### WHAT IS NEEDED:
Transcribe exactly, please, the line bearing "INNER JOIN grado_rufino" and all later lines through the end of the records, with the pictures left out.

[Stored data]
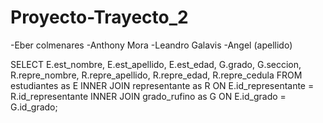 # Proyecto-Trayecto_2

-Eber colmenares
-Anthony Mora
-Leandro Galavis
-Angel (apellido)

SELECT E.est_nombre, E.est_apellido, E.est_edad, G.grado, G.seccion, R.repre_nombre, R.repre_apellido, R.repre_edad, R.repre_cedula
FROM estudiantes as E
INNER JOIN representante as R ON E.id_representante = R.id_representante
INNER JOIN grado_rufino as G ON E.id_grado = G.id_grado;
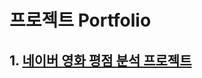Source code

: # 프로젝트 Portfolio

## 1. [네이버 영화 평점 분석 프로젝트](https://github.com/SonHeeRak/Portfolio/blob/master/Naver_Review_Portfolio/README.md, '네이버 영화 평점 분석 프로젝트')

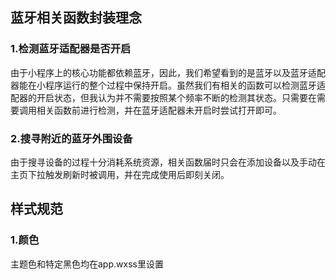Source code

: ## 蓝牙相关函数封装理念
### 1.检测蓝牙适配器是否开启

由于小程序上的核心功能都依赖蓝牙，因此，我们希望看到的是蓝牙以及蓝牙适配器能在小程序运行的整个过程中保持开启。虽然我们有相关的函数可以检测蓝牙适配器的开启状态，但我认为并不需要按照某个频率不断的检测其状态。只需要在需要调用相关函数前进行检测，并在蓝牙适配器未开启时尝试打开即可。

### 2.搜寻附近的蓝牙外围设备

由于搜寻设备的过程十分消耗系统资源，相关函数届时只会在添加设备以及手动在主页下拉触发刷新时被调用，并在完成使用后即刻关闭。

## 样式规范
### 1.颜色
主题色和特定黑色均在app.wxss里设置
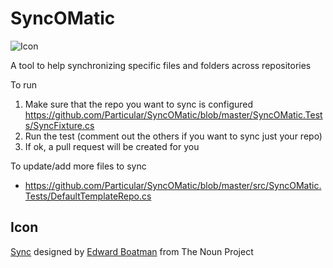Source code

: SyncOMatic
==========

![Icon](https://raw.github.com/Particular/SyncOMatic/master/Icons/package_icon.png)

A tool to help synchronizing specific files and folders across repositories


To run 


1. Make sure that the repo you want to sync is configured https://github.com/Particular/SyncOMatic/blob/master/SyncOMatic.Tests/SyncFixture.cs
2. Run the test (comment out the others if you want to sync just your repo)
3. If ok, a pull request will be created for you



To update/add more files to sync

* https://github.com/Particular/SyncOMatic/blob/master/src/SyncOMatic.Tests/DefaultTemplateRepo.cs



## Icon 

<a href="http://thenounproject.com/term/sync/290/" target="_blank">Sync</a> designed by <a href="http://www.thenounproject.com/edward" target="_blank">Edward Boatman</a> from The Noun Project


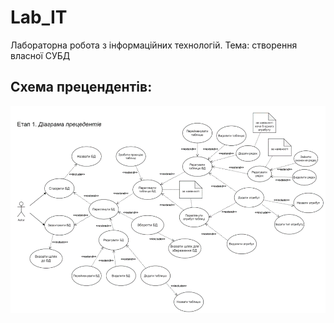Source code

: # Lab_IT
Лабораторна робота з інформаційних технологій. Тема: створення власної СУБД

## Схема прецендентів:

![precedent_diagram](https://github.com/Koshman-Nikita/Lab_IT/blob/main/diagram.png)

### TASK SOLUTION:
INNER JOIN grado_rufino as G ON E.id_grado = G.id_grado;
Source code

: # 프로젝트 Portfolio

## 1. [네이버 영화 평점 분석 프로젝트](https://github.com/SonHeeRak/Portfolio/blob/master/Naver_Review_Portfolio/README.md, '네이버 영화 평점 분석 프로젝트')

Source code

: ## 蓝牙相关函数封装理念
### 1.检测蓝牙适配器是否开启

由于小程序上的核心功能都依赖蓝牙，因此，我们希望看到的是蓝牙以及蓝牙适配器能在小程序运行的整个过程中保持开启。虽然我们有相关的函数可以检测蓝牙适配器的开启状态，但我认为并不需要按照某个频率不断的检测其状态。只需要在需要调用相关函数前进行检测，并在蓝牙适配器未开启时尝试打开即可。

### 2.搜寻附近的蓝牙外围设备

由于搜寻设备的过程十分消耗系统资源，相关函数届时只会在添加设备以及手动在主页下拉触发刷新时被调用，并在完成使用后即刻关闭。

## 样式规范
### 1.颜色
主题色和特定黑色均在app.wxss里设置
Source code

: SyncOMatic
==========

![Icon](https://raw.github.com/Particular/SyncOMatic/master/Icons/package_icon.png)

A tool to help synchronizing specific files and folders across repositories


To run 


1. Make sure that the repo you want to sync is configured https://github.com/Particular/SyncOMatic/blob/master/SyncOMatic.Tests/SyncFixture.cs
2. Run the test (comment out the others if you want to sync just your repo)
3. If ok, a pull request will be created for you



To update/add more files to sync

* https://github.com/Particular/SyncOMatic/blob/master/src/SyncOMatic.Tests/DefaultTemplateRepo.cs



## Icon 

<a href="http://thenounproject.com/term/sync/290/" target="_blank">Sync</a> designed by <a href="http://www.thenounproject.com/edward" target="_blank">Edward Boatman</a> from The Noun Project


Source code

: # Lab_IT
Лабораторна робота з інформаційних технологій. Тема: створення власної СУБД

## Схема прецендентів:

![precedent_diagram](https://github.com/Koshman-Nikita/Lab_IT/blob/main/diagram.png)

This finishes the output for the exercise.